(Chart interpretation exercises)
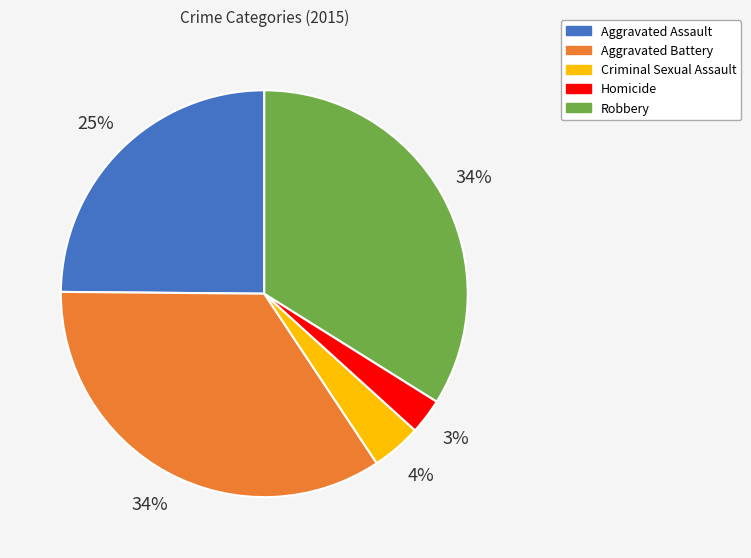

To the nearest percent, what portion does Aggravated Assault represent?

25%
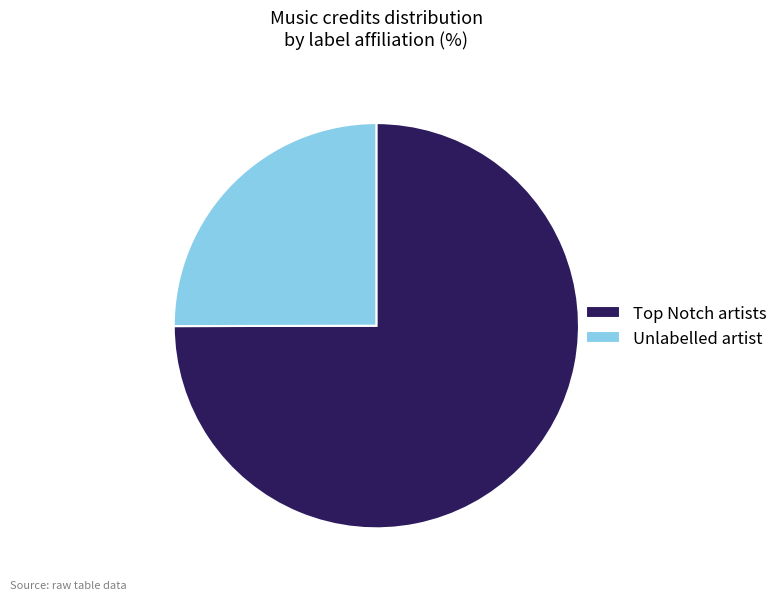

Is it true that Unlabelled artist is 25% of the pie?

True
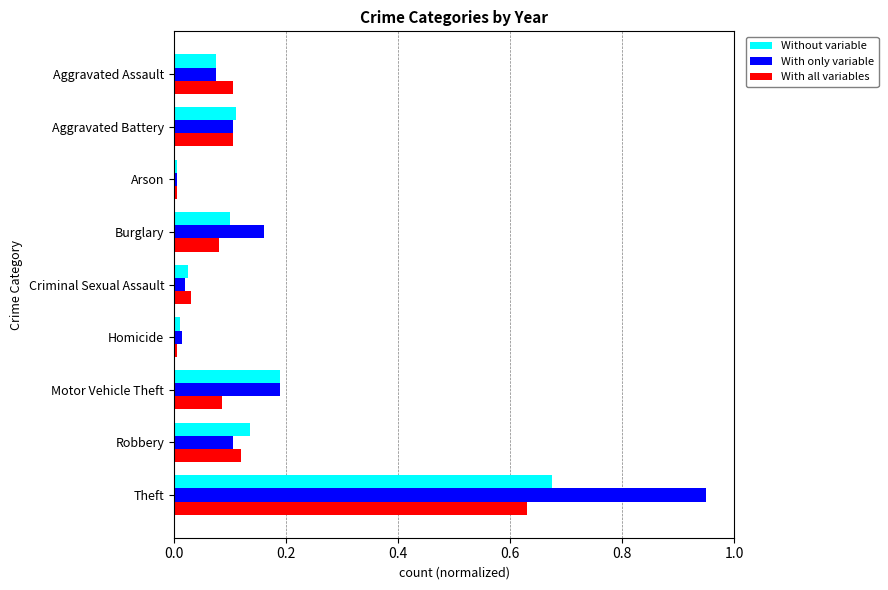

Which series has the largest range (max minus min)?

With only variable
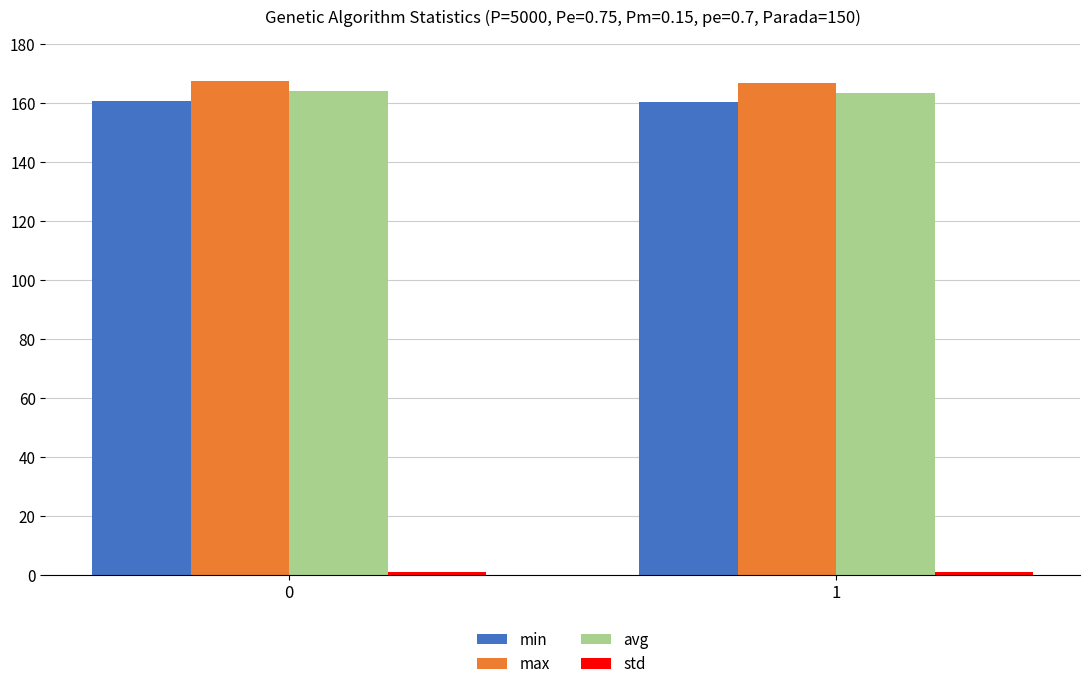

Is it true that min equals 274.2 at 0?

False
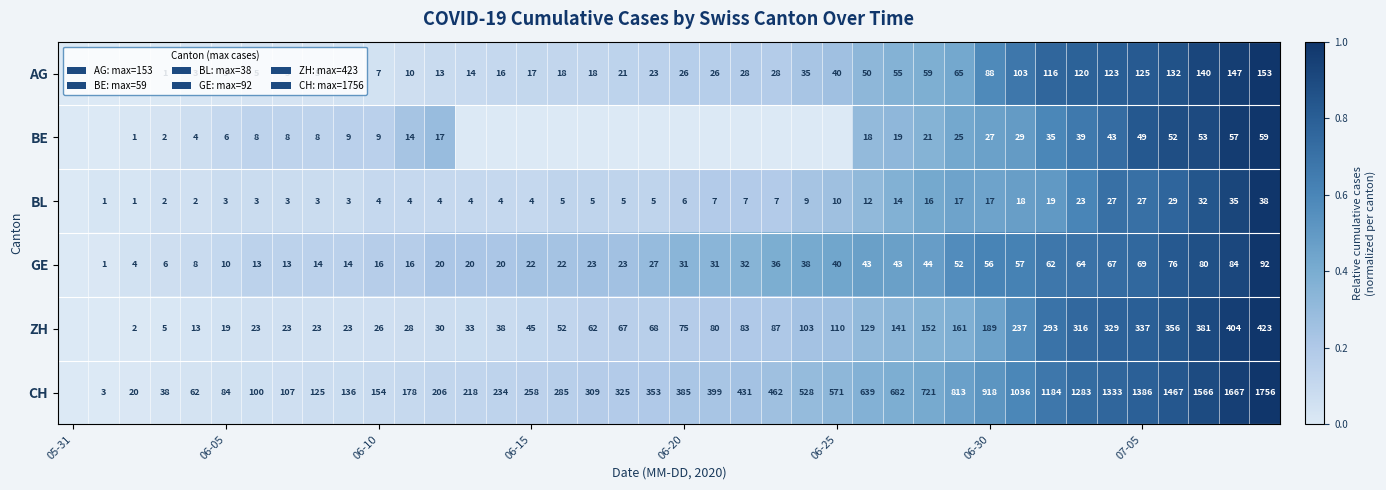

What is the sum of the BL values at 06-10 and 06-30?

21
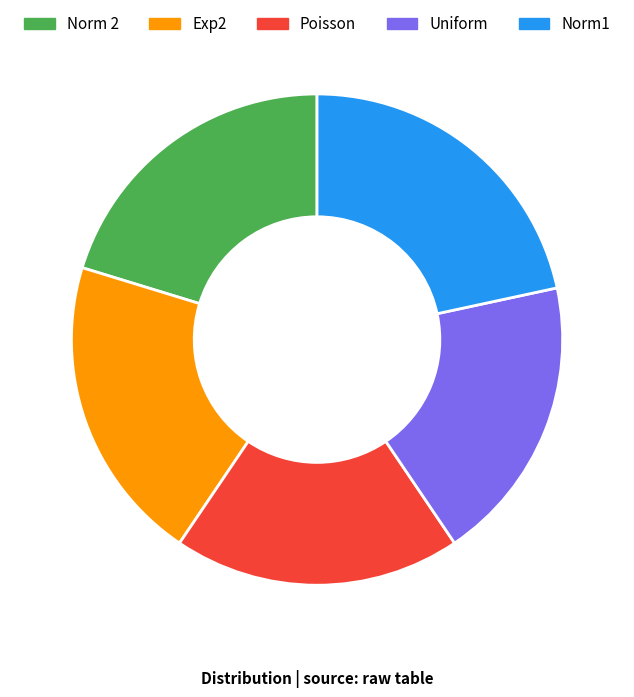

What is the largest slice in the pie chart?

Norm1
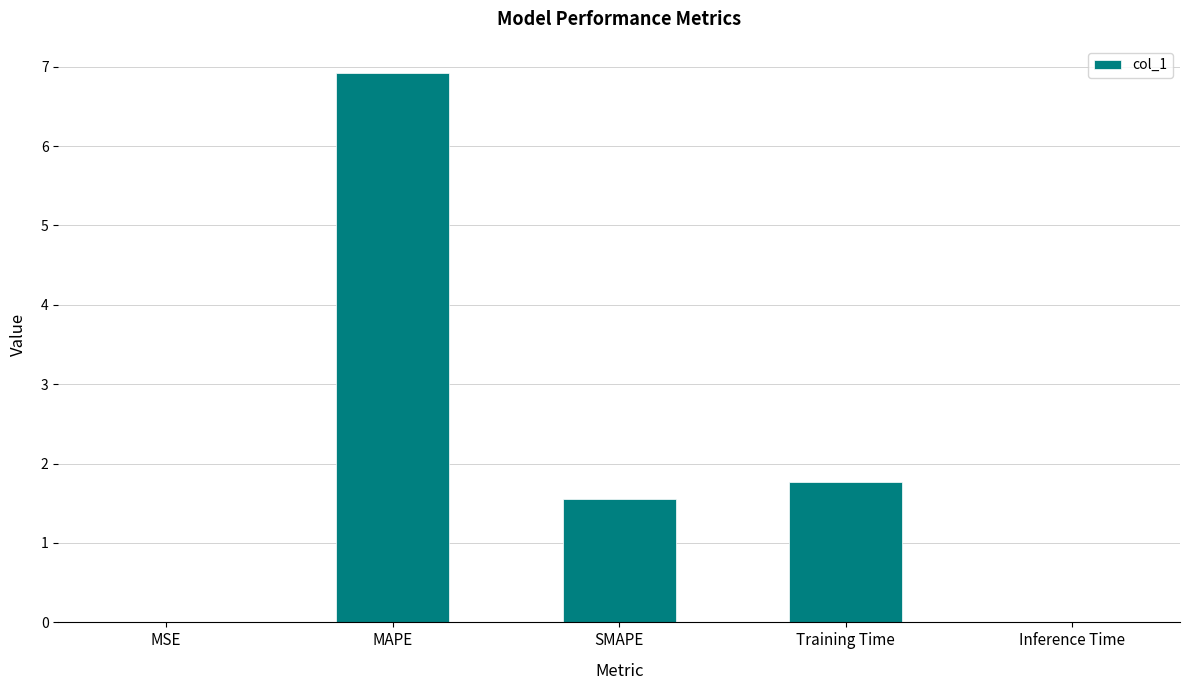

What is the average value?

2.0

Instruction: Please recast all of the data above as a numbered list, skipping blank lines and leaving out the pictures.

Output of the exercise:
1. To the nearest percent, what portion does Aggravated Assault represent?
2. 25%
3. Is it true that Unlabelled artist is 25% of the pie?
4. True
5. Which series has the largest range (max minus min)?
6. With only variable
7. Is it true that min equals 274.2 at 0?
8. False
9. What is the sum of the BL values at 06-10 and 06-30?
10. 21
11. What is the largest slice in the pie chart?
12. Norm1
13. What is the average value?
14. 2.0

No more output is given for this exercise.